→ Work to be completed
Copy the listing below word for word, leaving out the picture lines.

Saved entries:
__________________________________________________

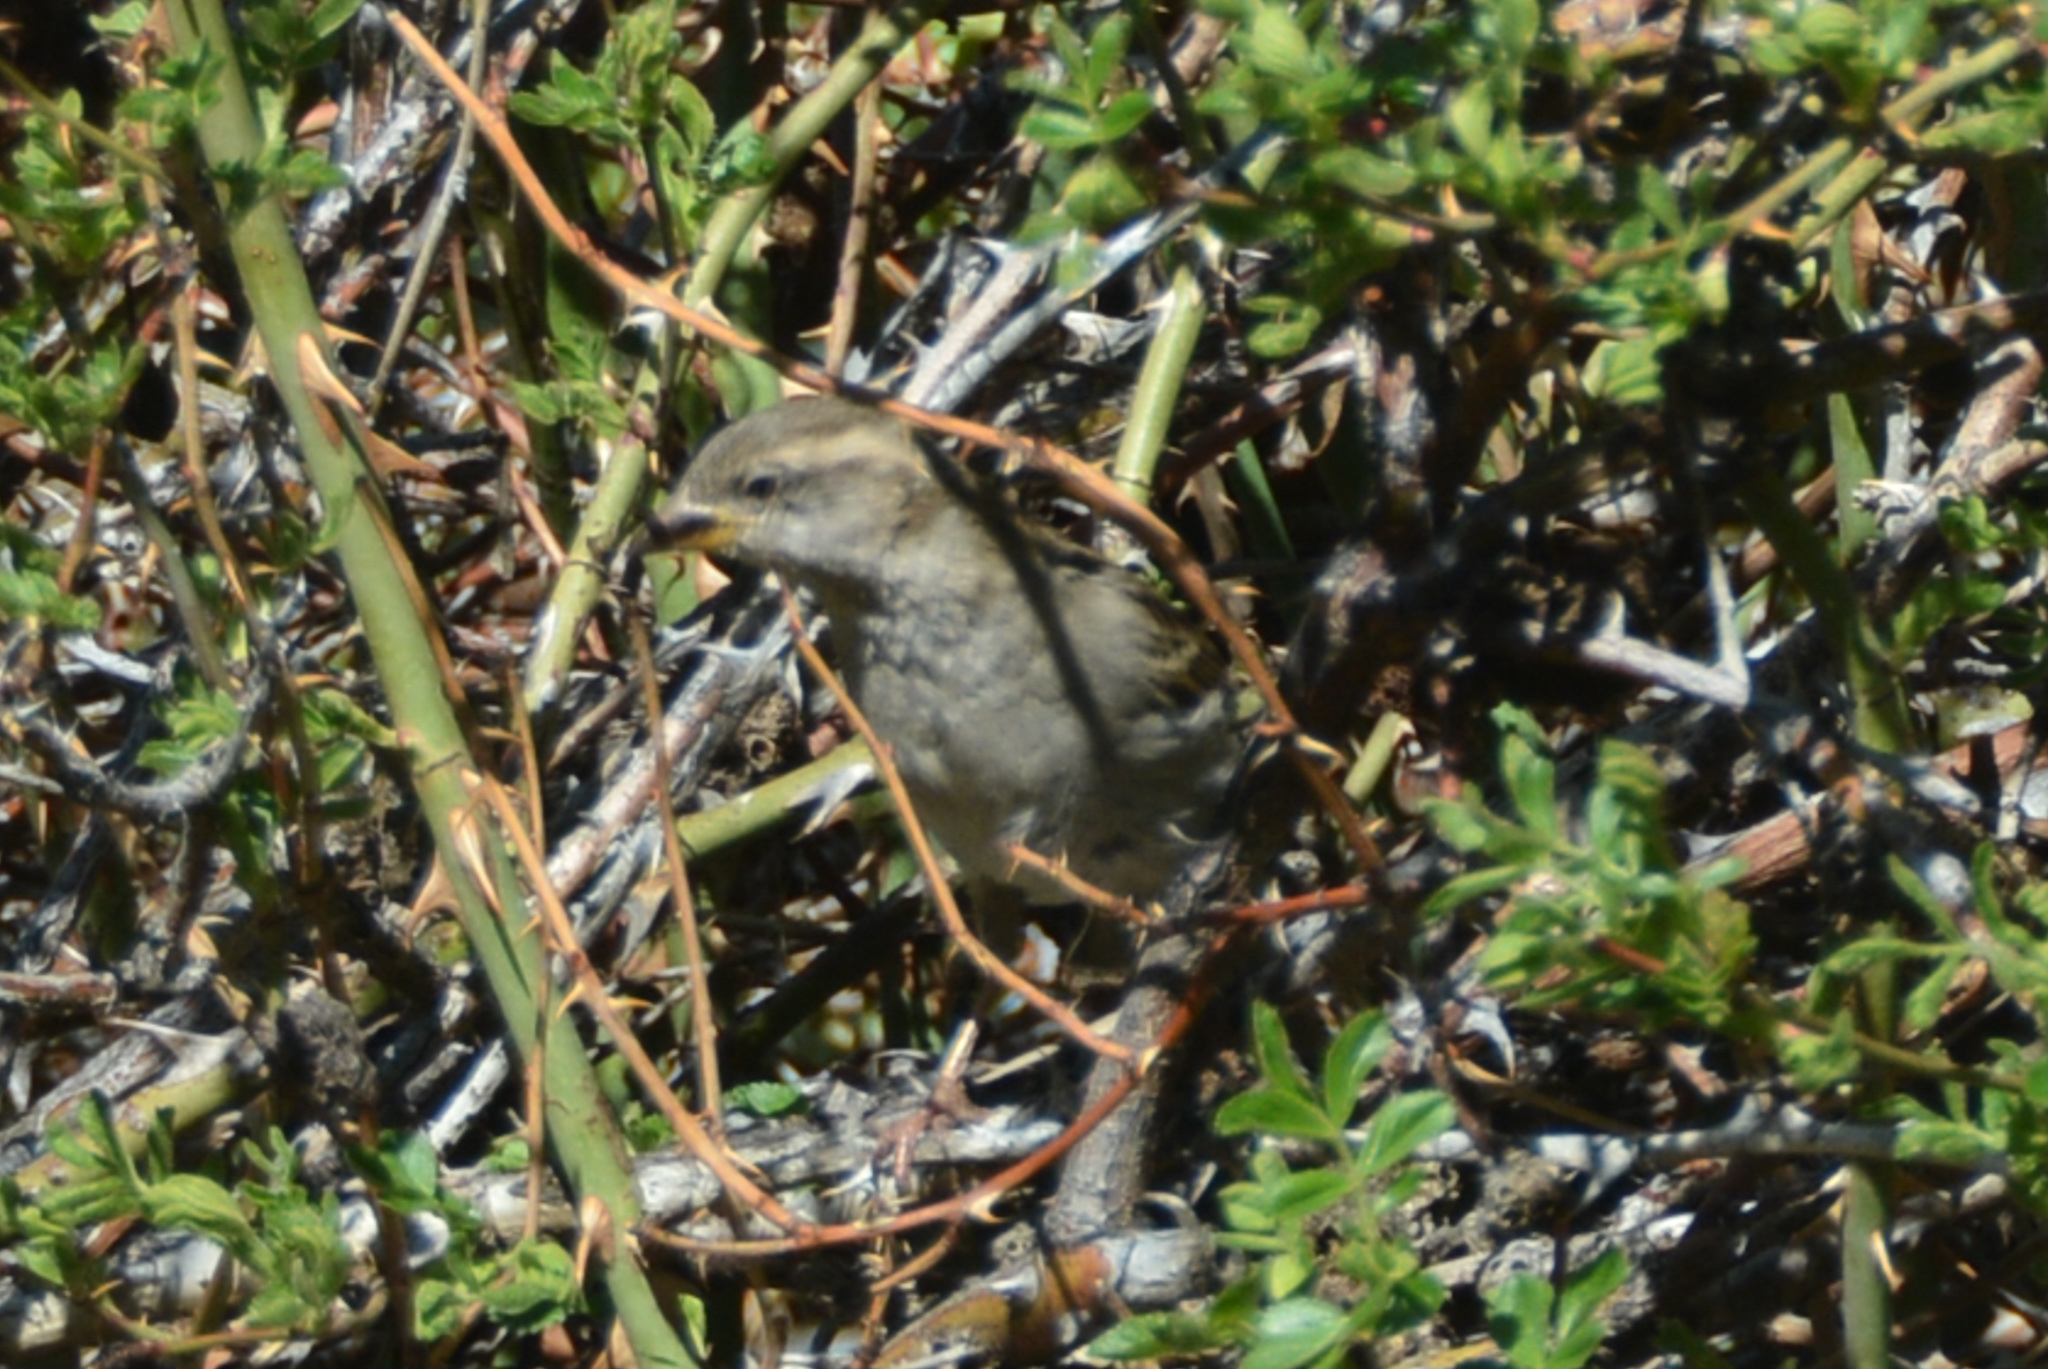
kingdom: Animalia
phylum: Chordata
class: Aves
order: Passeriformes
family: Passeridae
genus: Passer
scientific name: Passer domesticus
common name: House sparrow
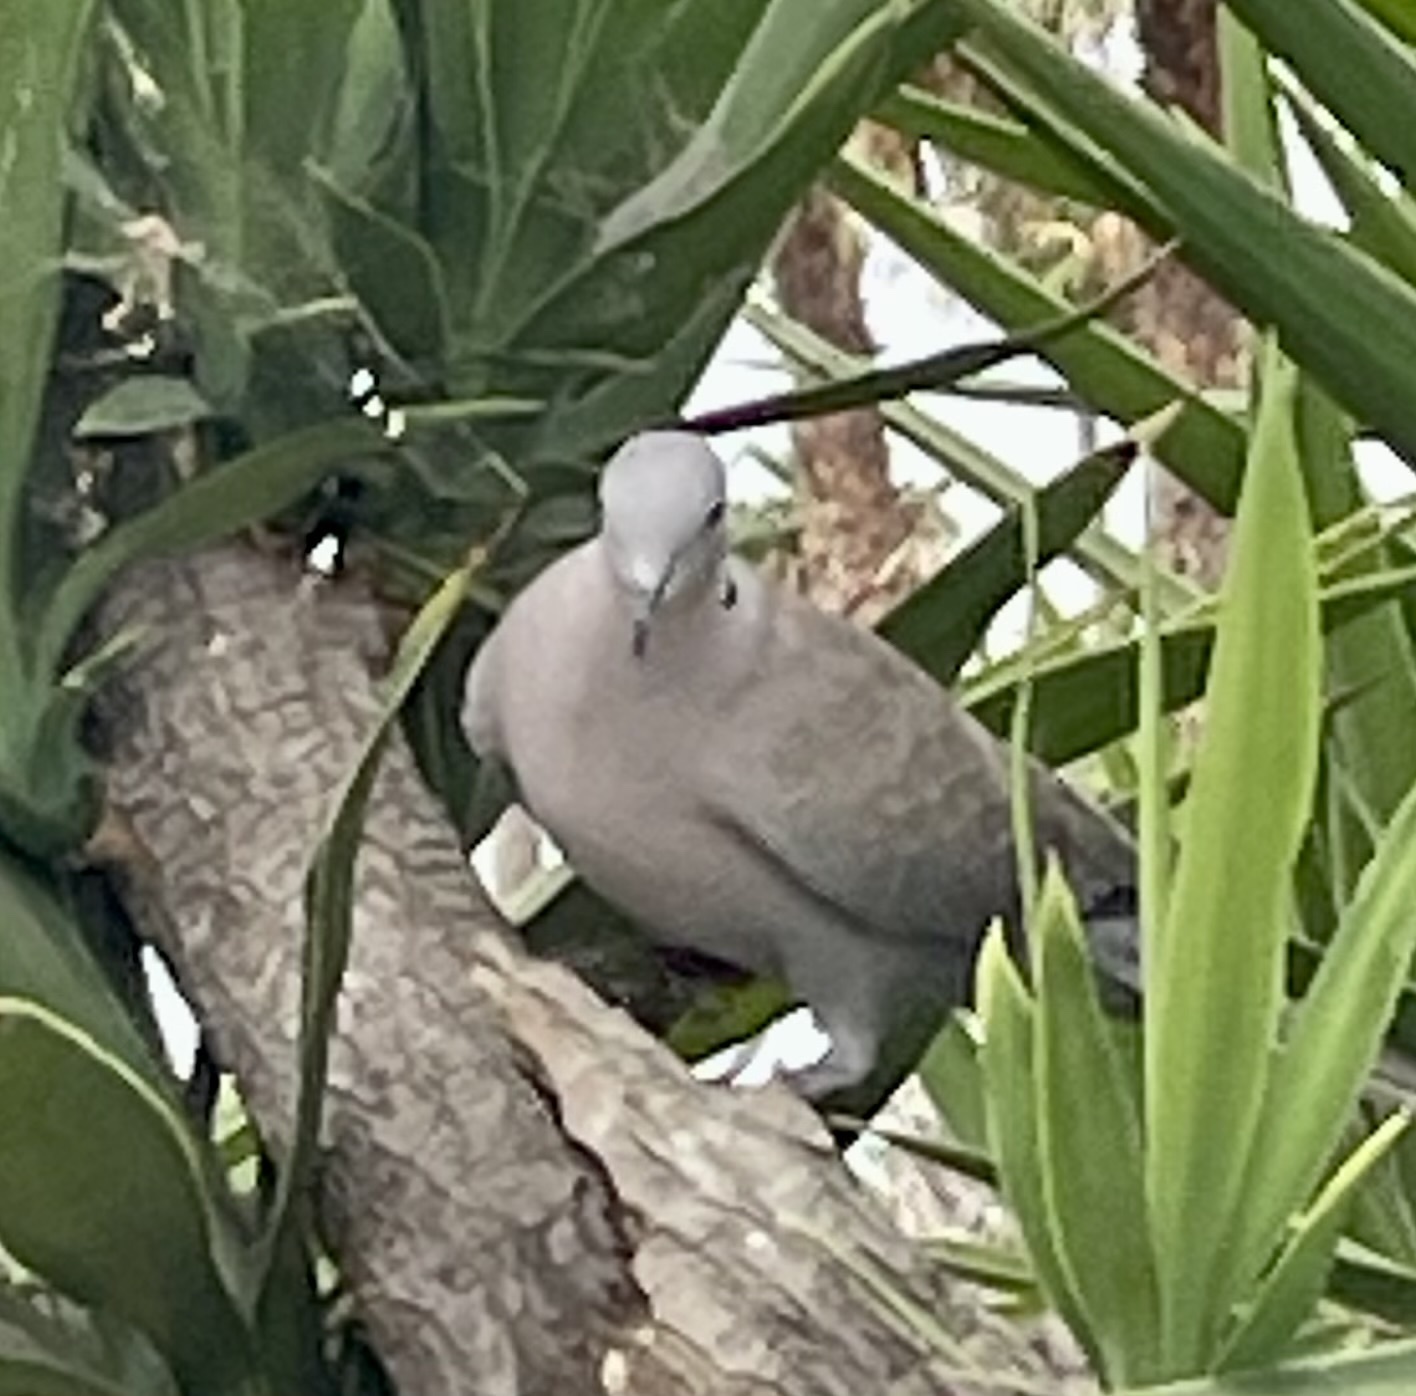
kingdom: Animalia
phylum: Chordata
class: Aves
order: Columbiformes
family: Columbidae
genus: Streptopelia
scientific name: Streptopelia decaocto
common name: Eurasian collared dove
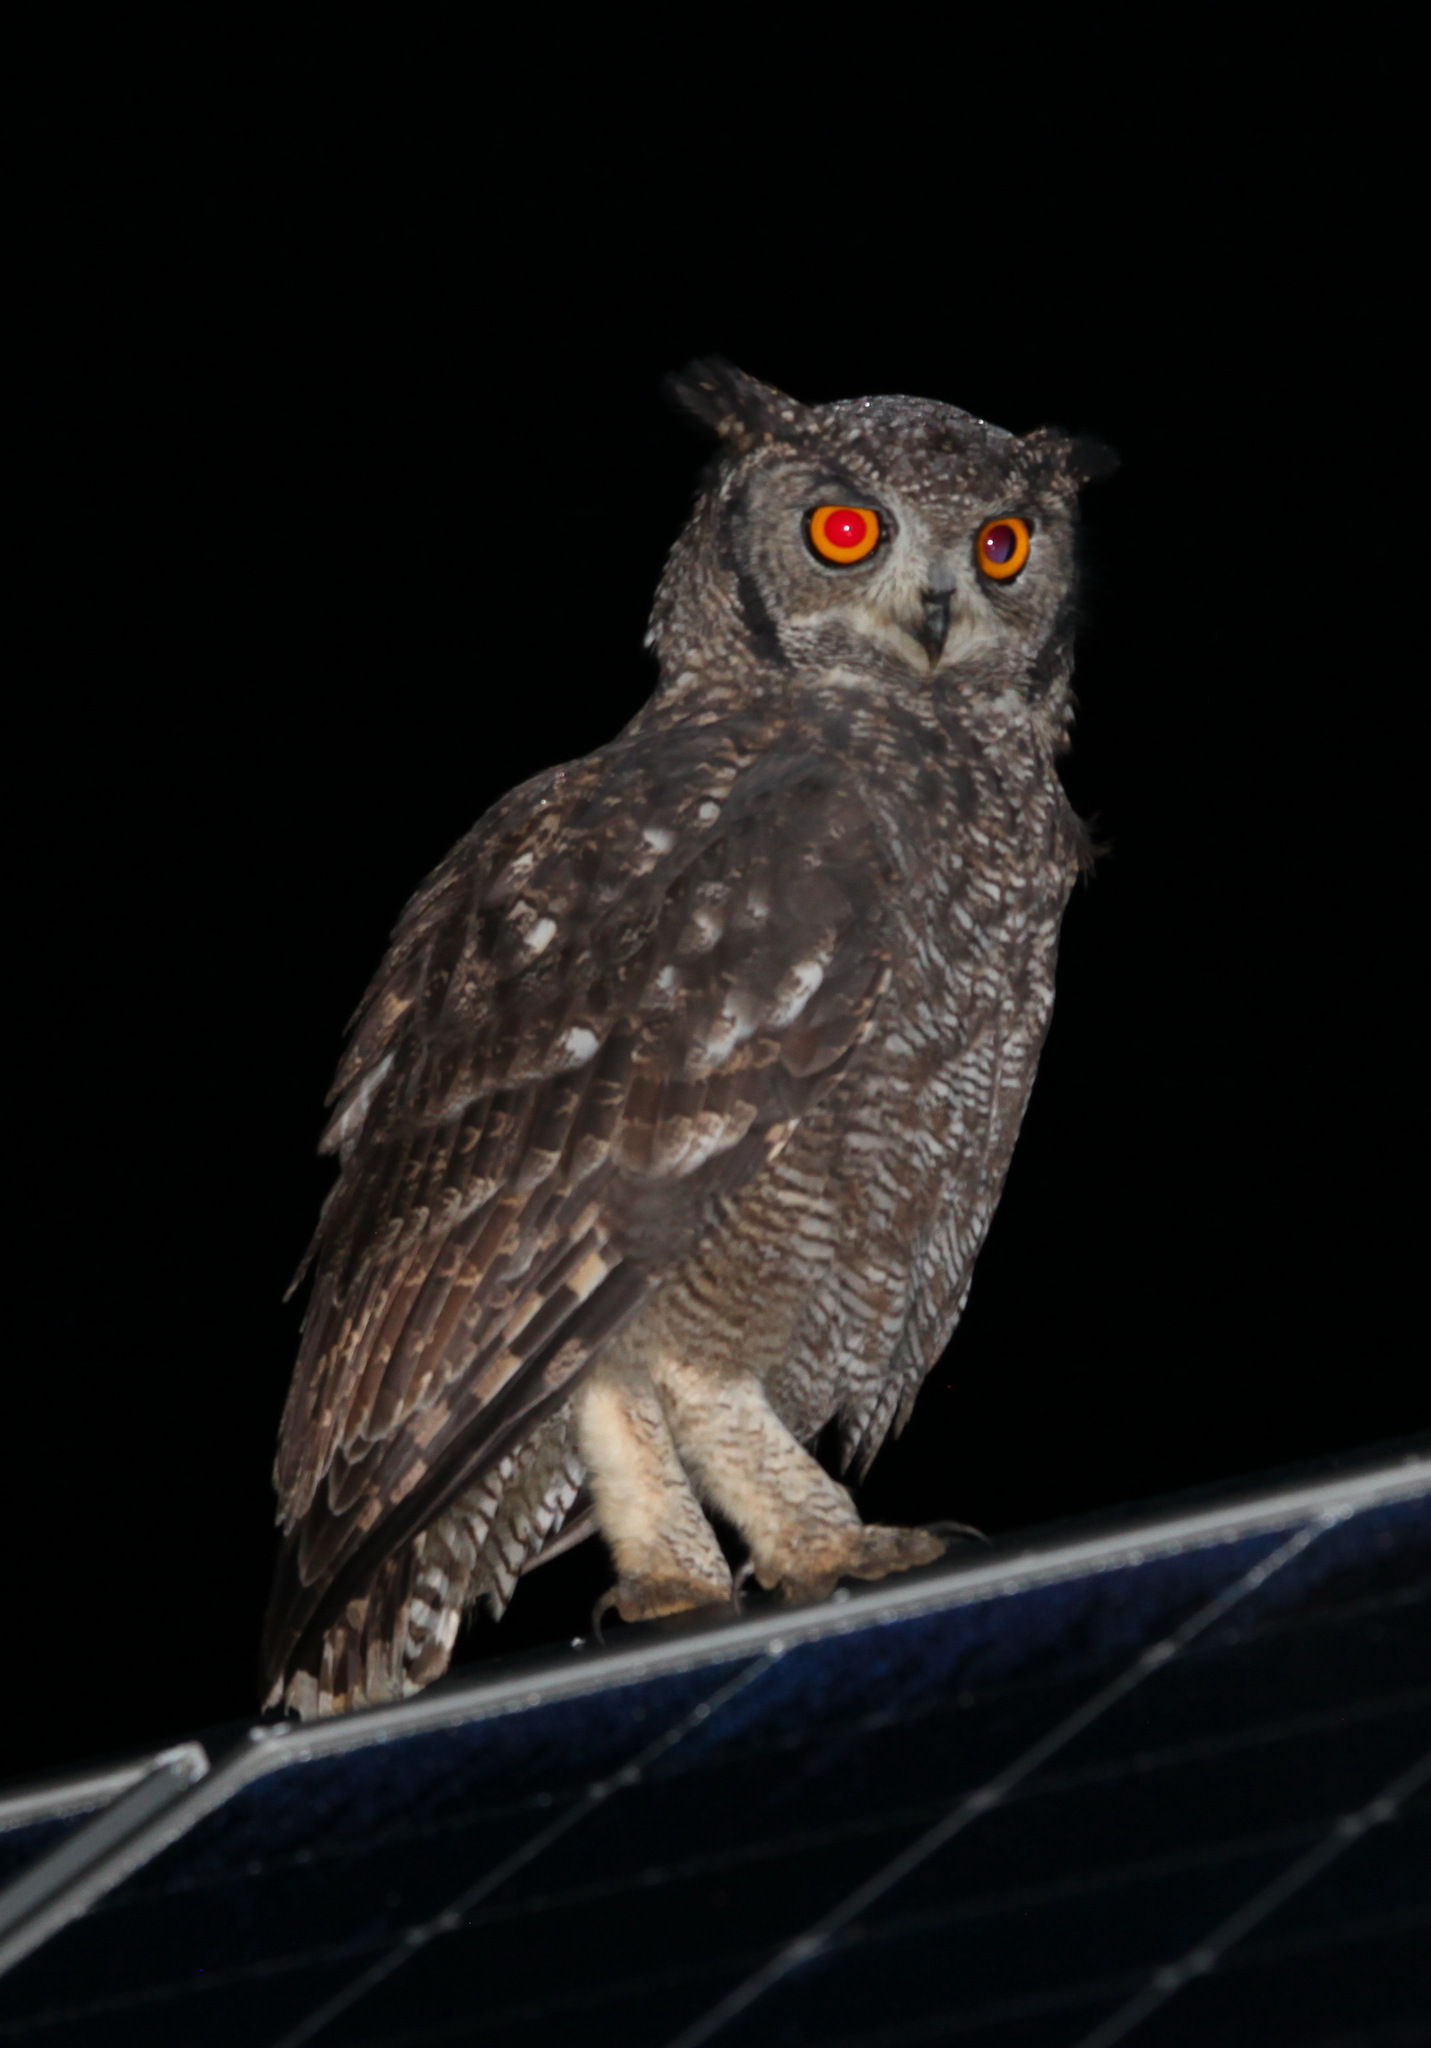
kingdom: Animalia
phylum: Chordata
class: Aves
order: Strigiformes
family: Strigidae
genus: Bubo
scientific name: Bubo africanus
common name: Spotted eagle-owl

__________________________________________________

→ Output
kingdom: Animalia
phylum: Chordata
class: Aves
order: Passeriformes
family: Passeridae
genus: Passer
scientific name: Passer domesticus
common name: House sparrow
kingdom: Animalia
phylum: Chordata
class: Aves
order: Columbiformes
family: Columbidae
genus: Streptopelia
scientific name: Streptopelia decaocto
common name: Eurasian collared dove
kingdom: Animalia
phylum: Chordata
class: Aves
order: Strigiformes
family: Strigidae
genus: Bubo
scientific name: Bubo africanus
common name: Spotted eagle-owl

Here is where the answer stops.